● **ACTIVITY**: Write out, from the entries below, exactly the lines that run between the lines holding "right shoulder: (465, 509)" and "left knee: (864, 694)", inclusive, and stop there.

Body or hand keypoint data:
....

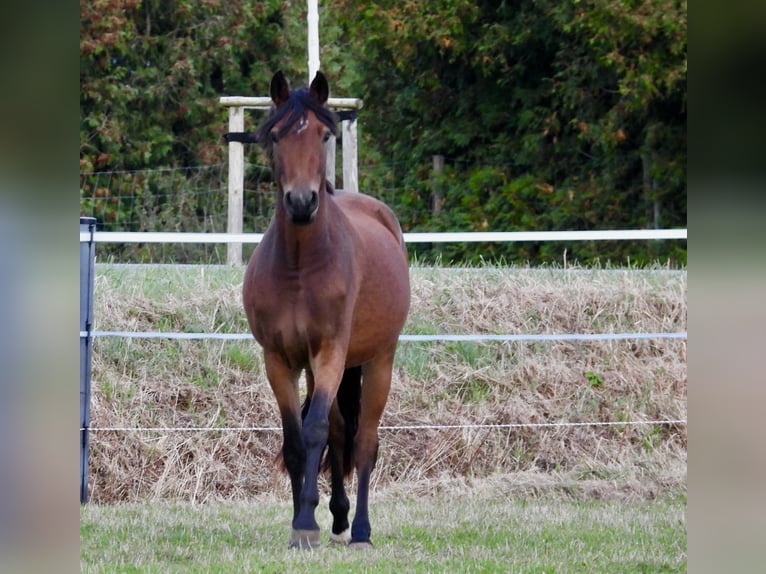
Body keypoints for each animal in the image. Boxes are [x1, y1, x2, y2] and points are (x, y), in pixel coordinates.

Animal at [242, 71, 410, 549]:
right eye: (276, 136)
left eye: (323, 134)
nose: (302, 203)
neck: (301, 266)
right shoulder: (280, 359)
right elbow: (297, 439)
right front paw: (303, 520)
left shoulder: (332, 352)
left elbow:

....

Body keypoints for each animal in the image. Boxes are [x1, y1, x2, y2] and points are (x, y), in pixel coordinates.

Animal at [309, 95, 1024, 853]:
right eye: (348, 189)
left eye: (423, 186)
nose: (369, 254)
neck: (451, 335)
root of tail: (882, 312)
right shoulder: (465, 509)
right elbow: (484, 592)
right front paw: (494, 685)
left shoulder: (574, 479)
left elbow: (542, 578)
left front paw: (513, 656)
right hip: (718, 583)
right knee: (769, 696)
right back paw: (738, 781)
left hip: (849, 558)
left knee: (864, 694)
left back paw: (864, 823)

....

● **ANSWER FOR THE TASK**:
right shoulder: (465, 509)
right elbow: (484, 592)
right front paw: (494, 685)
left shoulder: (574, 479)
left elbow: (542, 578)
left front paw: (513, 656)
right hip: (718, 583)
right knee: (769, 696)
right back paw: (738, 781)
left hip: (849, 558)
left knee: (864, 694)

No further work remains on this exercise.